Radu Lupu

L'infinita sottigliezza del peso

 di Roberta Pedrotti

Per la stagione di Musica Insieme torna all'Auditorium Manzoni di Bologna con un recital il pianista Radu Lupu.

BOLOGNA, 16 gennaio 2017 - Radu Lupu poggia le dita sulla tastiera e il peso della nota si fa tangibile, come il suo attraversare la meccanica del pianoforte fino a vibrare nell’elasticità della corda. Peso ed elasticità: ecco la sostanza di cui è fatto il suono, nella sua singolarità e nella sua concatenzazione progressiva in forme più ampie e complesse.
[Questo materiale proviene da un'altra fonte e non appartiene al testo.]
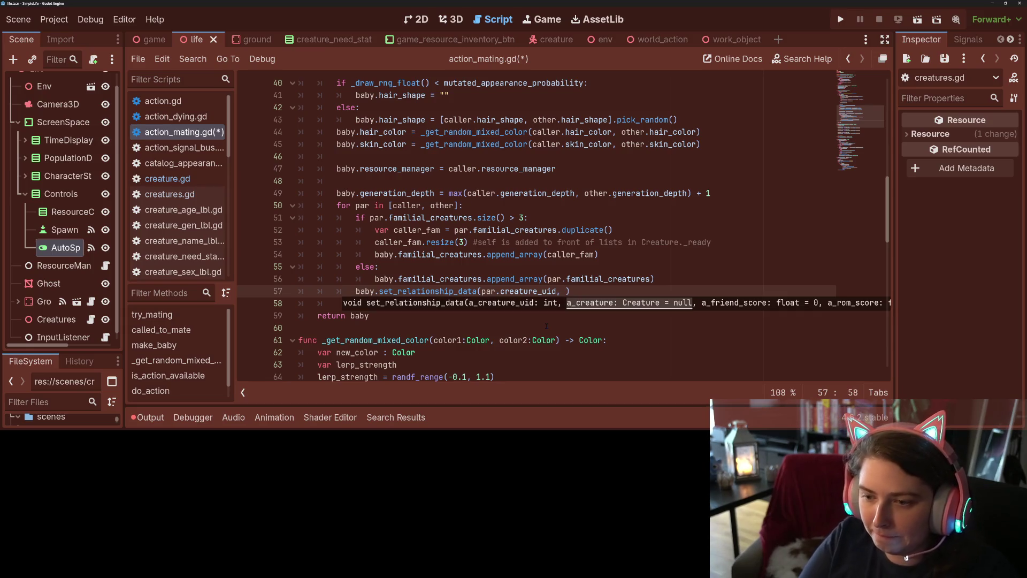
key("BackSpace")
type(", 50.0")
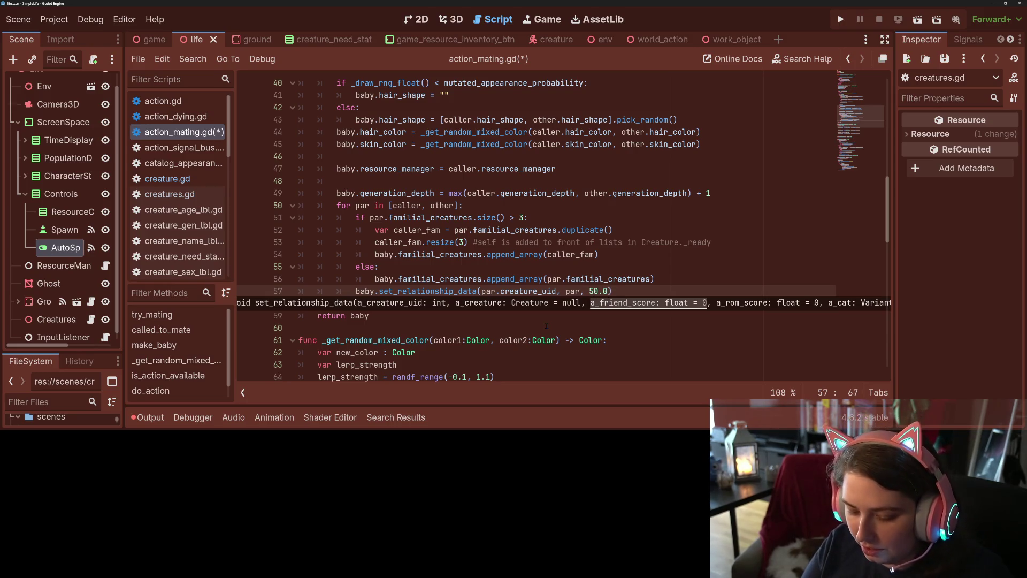
type(", 0, [\"")
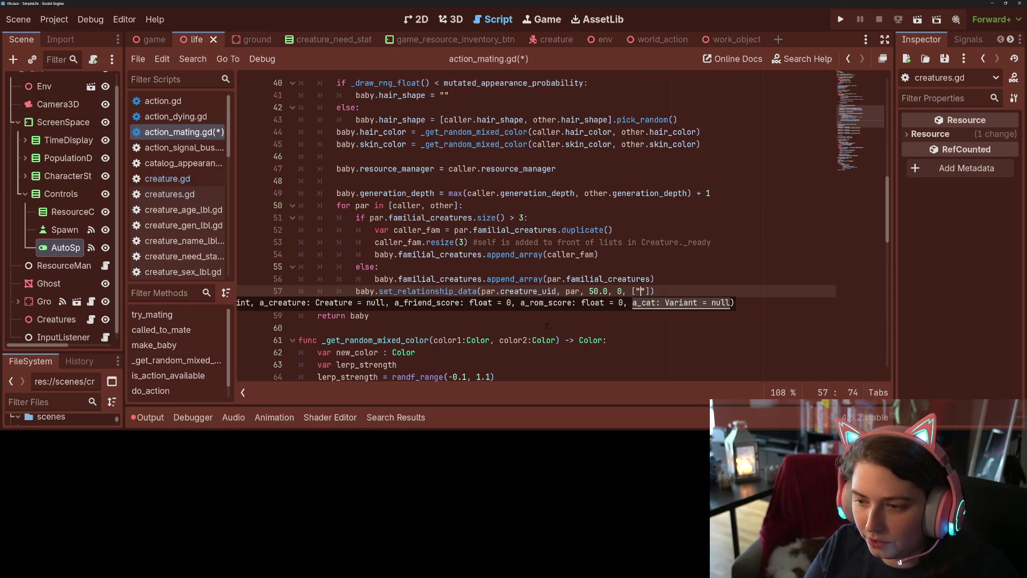
key("Escape")
type("\"parent-child\"")
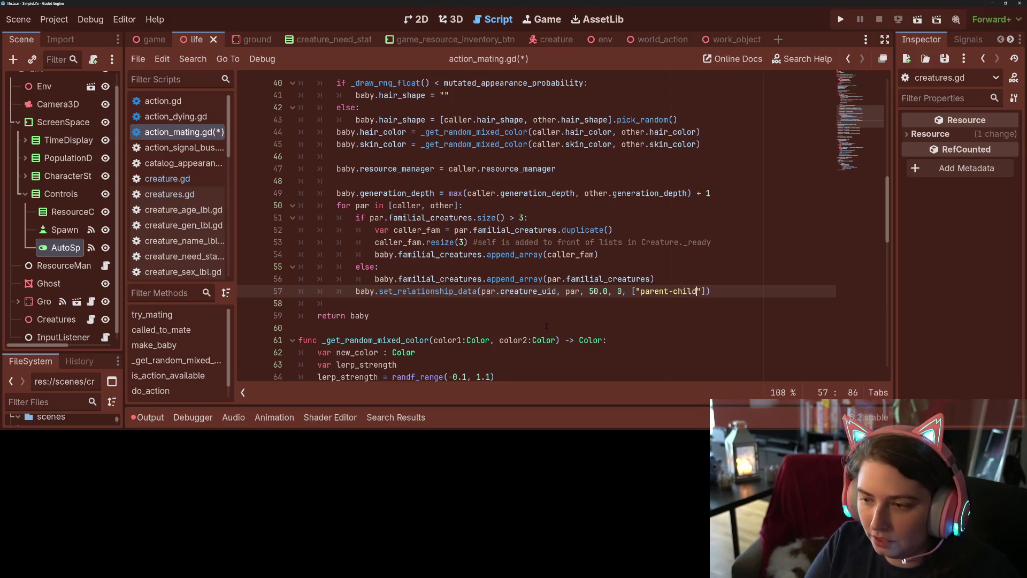
left_click(486, 308)
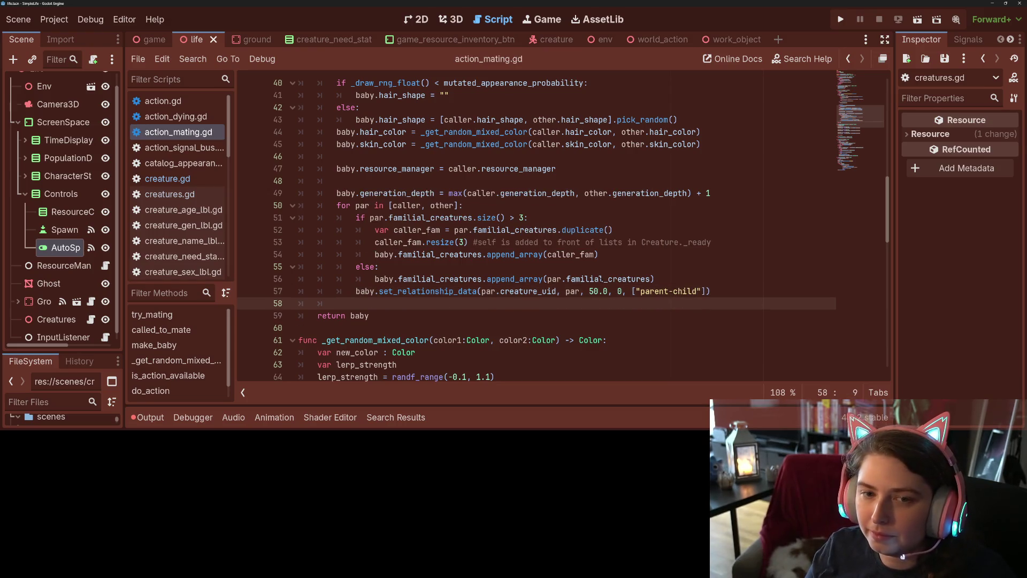
Run the project, select the creature Angela, and speed the simulation up to 16.0
key("F5")
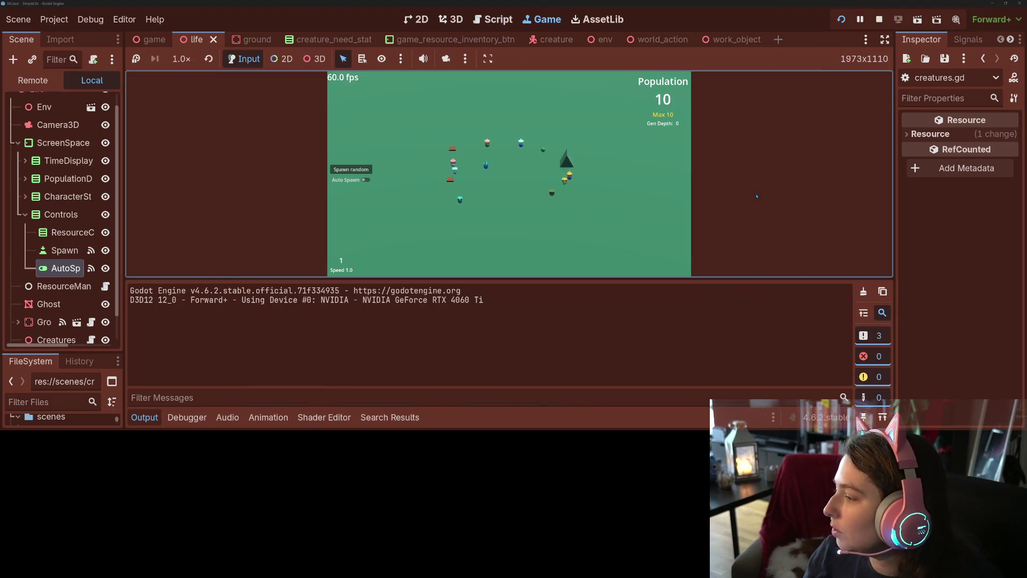
left_click(152, 421)
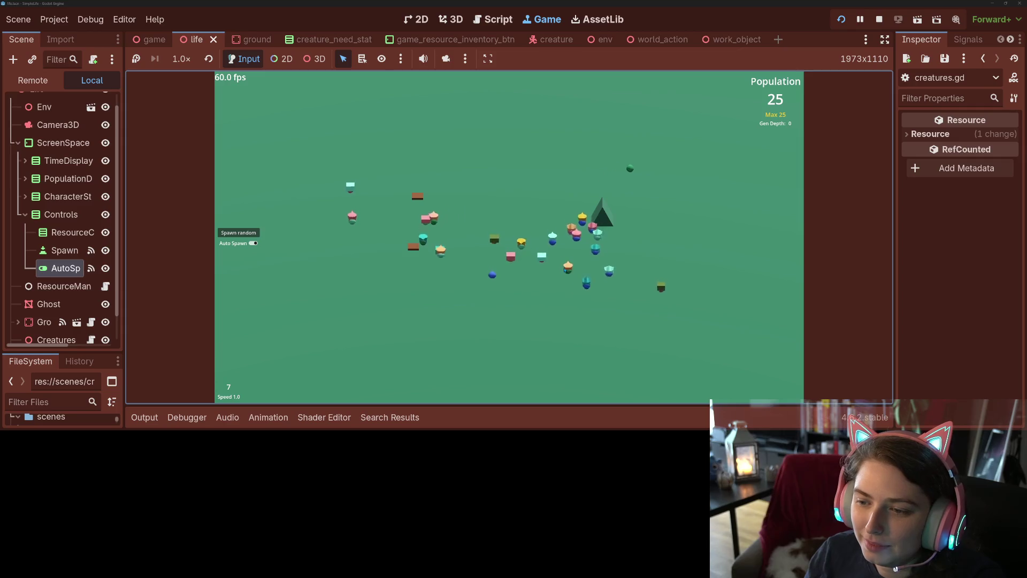
left_click(567, 263)
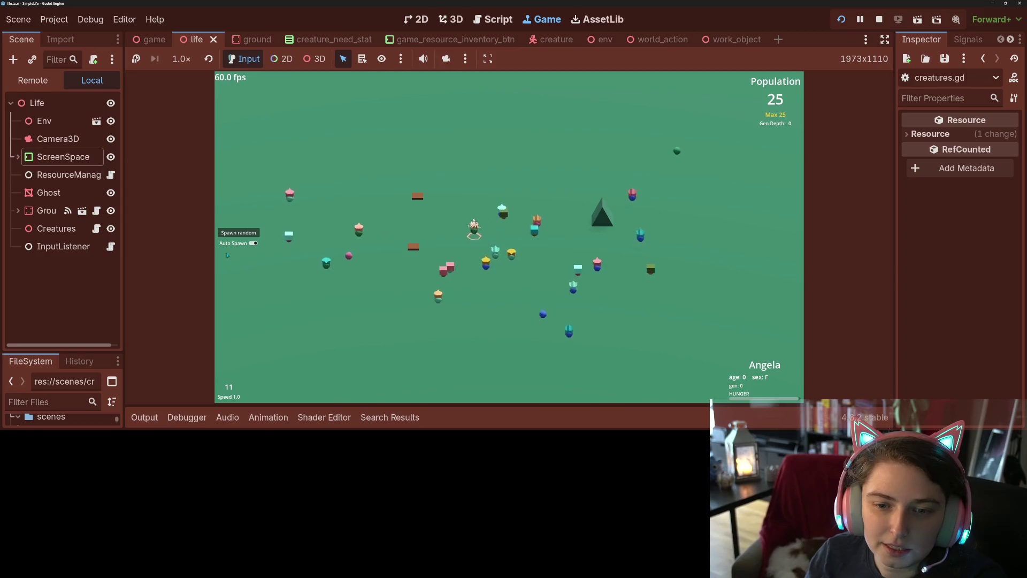
key("Up")
key("Up")
key("Up")
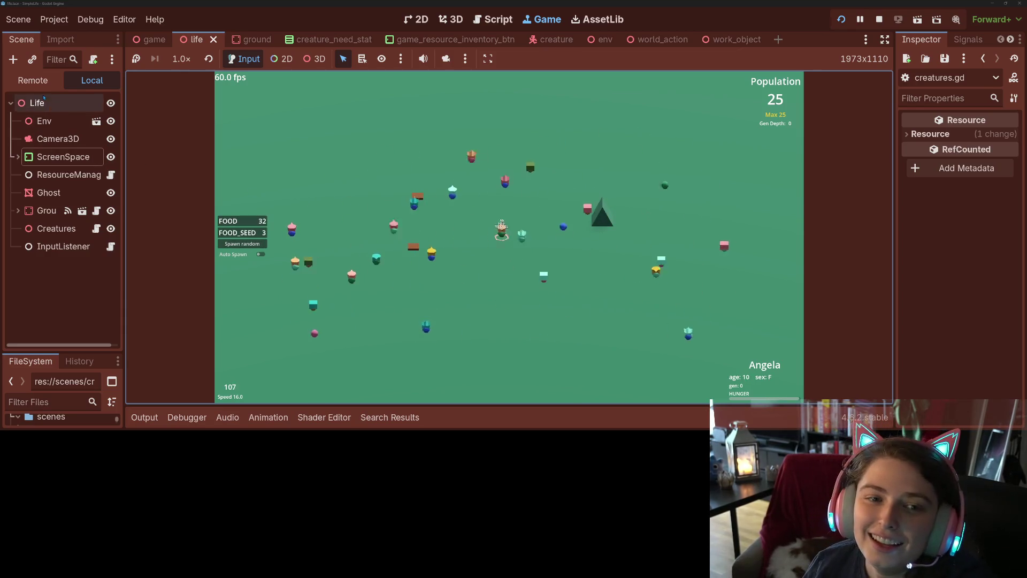
Show the live Remote tree with Game and Life expanded, then slow the simulation down
left_click(32, 80)
left_click(15, 192)
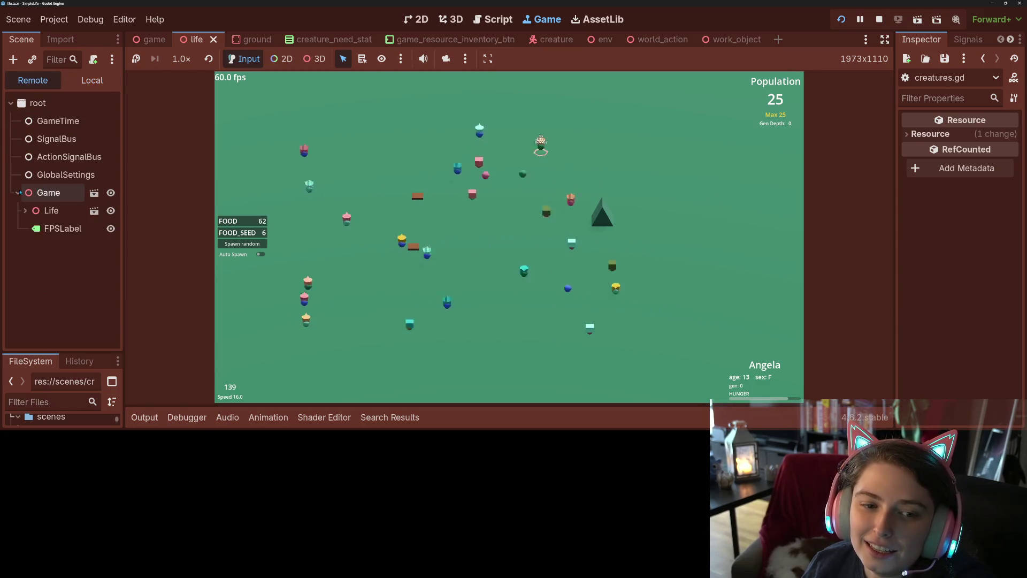
left_click(25, 210)
left_click(249, 273)
key("Down")
key("Down")
key("Down")
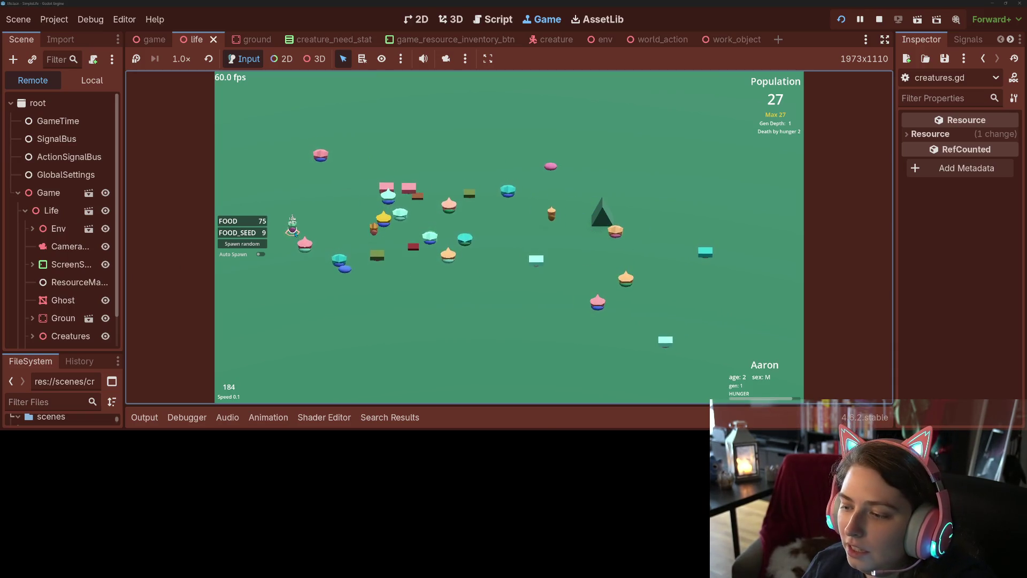
Select the newest creature under Creatures, widen the Inspector, and expand its Relationship Scores
scroll(59, 267, "down", 2)
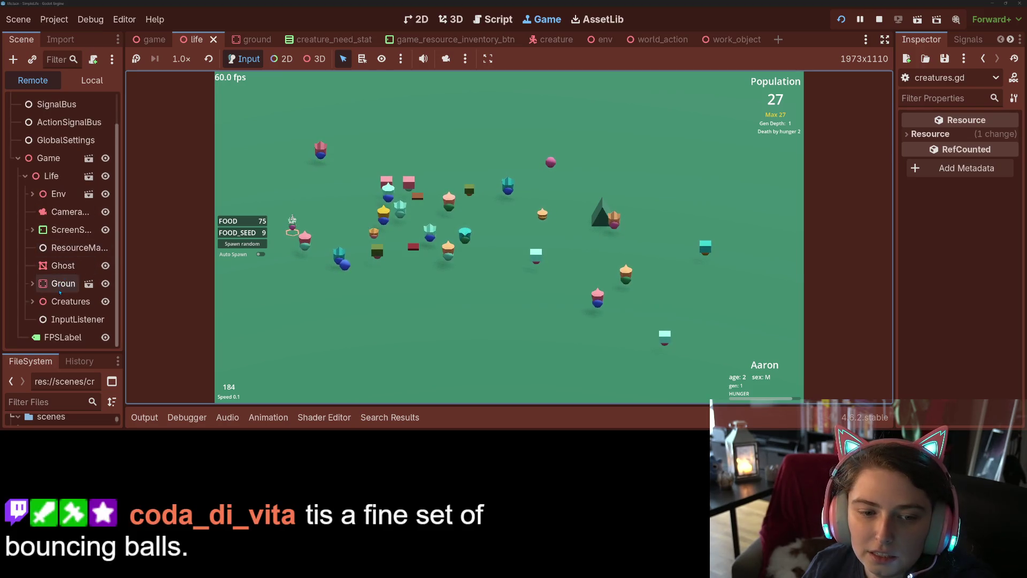
left_click(33, 301)
scroll(30, 318, "down", 5)
scroll(30, 318, "down", 3)
left_click(59, 301)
Radu Lupu soppesa l’energia e le note rimbalzano in un moto controllato attraverso gravità, flessibilità, altezza e durata. Così il fraseggio si gioca in un moto tridimensionale, privo di reale massa ma in un’idea di massa delineata attraverso un calibro sottile che richiede una cura meticolosa del tocco, una consapevolezza e una chiarezza estrema di visione. Magari, con il passare del tempo, in uno spazio più circoscritto proprio perché sempre intelligentemente misurato. Dopotutto la fisicità del suono non deve essere necessariamente pingue e nerboruta, può anche essere infinitesimale, matematica, e matematicamente poetica, artistica geometria.

Così l’illuminismo dell’Andante con due variazioni e coda in fa maggiore-minore di Haydn guarda avanti, come possibile espressione musicale di una relatività di spazio e tempo conoscibile e misurabile. Parimenti la Fantasia in do maggiore di Schumann trova un suo personalissimo ordine poetico nell’originalità di una visione del suono dall’interno, chiarissima ancora una volta nel calibro di tutte le variabili, compreso il passar degli anni nel fisico del pianista.

La seconda parte, tutta dedicata a Čajkovskij, ci dimostra cosa sia in grado di fare un vero artista con pezzi apparentemente caratteristici come i dodici quadretti mensili delle Stagioni, che scorrono l’uno nell’altro senza alcuna voluttà o qualsivoglia compiacimento folklorico o descrittivo. Basti ascoltare la Barcarola di giugno per aver chiaro come il tema celeberrimo condiviso con la scena della lettera di Tat’jana nell’Onegin possa rapprendersi in un’intensità mille miglia lontana dal salotto dolciastro in cui rischia talora d’esser confinato il compositore russo. Gli stessi passaggi quasi onomatopeici evocanti corni da caccia o campanelle di slitta sono vissuti come evocazioni poetiche, giammai come rassicuranti illustrazioni da contemplare fra le “buone cose di pessimo gusto”. L’angolazione sempre un po’ obliqua con cui Radu Lupu studia lo scoccare del tocco e del peso fino all’oscillazione della corda ribadisce la peculiarità di un fraseggio unico, dalle geometrie singolari, ma mai bizzarro e fine a se stesso, sempre governato da una visione d’insieme ben ponderata ed equilibrata.

Così è anche nel bis schubertiano, che ci ricorda per l’ultima volta come la scienza del peso sia anche arte della leggerezza e della chiarezza.